Intérêt pour la santé publique

  • Cette étude montre que l’utilisation d’une approche multiniveau permet de mieux cerner la contribution du milieu de vie (immeubles et aires de diffusion) sur les impacts sanitaires néfastes autorapportés et sur l’adaptation autre que la climatisation à domicile lors de fortes chaleurs estivales. Du coup apparaît la nécessité de développer des interventions de santé publique innovatrices visant à la fois les résidents des AD très défavorisées, les gestionnaires d’immeubles dans ces secteurs et les instances municipales des villes populeuses, déjà aux prises avec les îlots de chaleur urbains.
  • L’importance du rôle du bâti et de l’environnement comme facteur de risque (ou de prévention) des impacts sanitaires et de l’adaptation à la chaleur est renforcée par la contribution de 4 variables de niveau-immeubles et de niveau-AD. Ce nombre demeure toutefois en deçà du nombre de variables de niveau-individus, comme déjà rapporté dans la littérature15. Le développement de banques de données nationales sur le logement et le quartier permettrait de mieux les caractériser et soutiendrait grandement la surveillance en santé publique.
  • L’effet du bâti et du quartier proche sur les impacts sanitaires néfastes autorapportés et sur l’indice d’adaptation pourrait aussi être influencé par certaines variables intermédiaires. Il est impossible de conclure sur cet aspect en raison du devis transversal de l’étude. L’absence d’un cadre théorique éprouvé, qui irait de l’exposition aux impacts sanitaires en incluant l’adaptation, aiderait à estimer le poids de ces facteurs et de leurs interactions. Même si certaines avenues intéressantes ont été proposées au cours des dernières années16, aucune n’a encore été validée. Combler cette lacune permettrait de clarifier le type de liens (directs et indirects) existant entre les indicateurs associés aux problèmes de santé, de définir leur mesure, et d’améliorer la surveillance et l’intervention en santé publique. Selon les résultats, certains indicateurs sont plus spécifiques aux impacts (ex. état de santé existant), alors que d’autres caractérisent avant tout l’adaptation (ex. réseau social).
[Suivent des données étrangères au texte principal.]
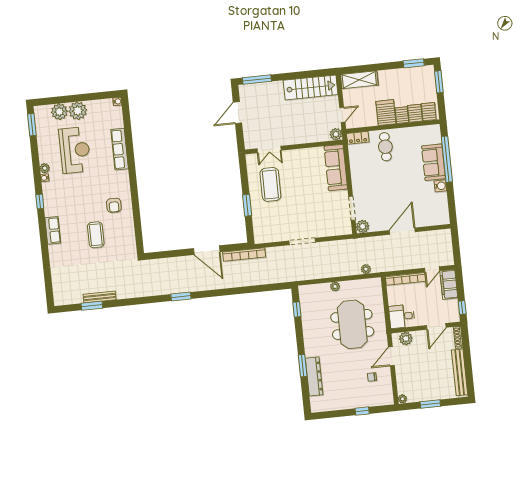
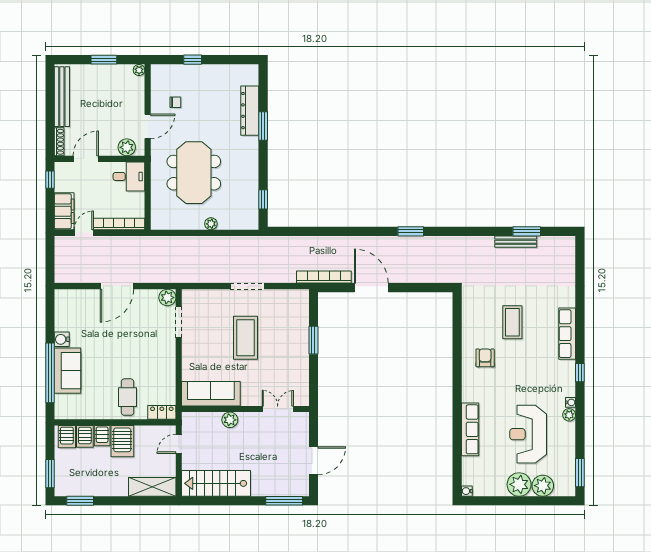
plant: (336, 134) -> (230, 420), moved
sofa: (336, 168) -> (211, 394), moved, turned -90
coffee table: (270, 184) -> (246, 338), moved
row of seats: (53, 230) -> (567, 334), width x1.48
plant: (366, 269) -> (169, 242), removed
  • Au niveau de l’AD, la perception de vivre dans un quartier assez ou très pollué dû à une forte densité de trafic urbain laisse présumer que le quartier est vraisemblablement plus asphalté et donc plus chaud. De même, tant en ce qui concerne l’immeuble que le logement (ou les individus), la satisfaction de la température intérieure en été rend compte de l’exposition à la chaleur à la maison, alors que la satisfaction de la qualité de son isolation thermique (en été) est un bon indicateur de la capacité à y contrer l’exposition à la chaleur. L’utilisation de perceptions pour estimer l’exposition à la chaleur s’avère donc d’un grand intérêt pour la surveillance en santé publique.
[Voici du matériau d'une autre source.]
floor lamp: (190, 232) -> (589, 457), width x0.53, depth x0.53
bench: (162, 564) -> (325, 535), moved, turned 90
  • Enfin, les résultats de la présente étude indiquent que les personnes subissant des impacts sanitaires néfastes par rapport à la chaleur font davantage appel à diverses stratégies d’adaptation que celles qui en ressentent peu ou pas. Ainsi, l’adaptation à la chaleur semble dans les faits être déployée en réaction aux impacts sanitaires plutôt que pour les prévenir.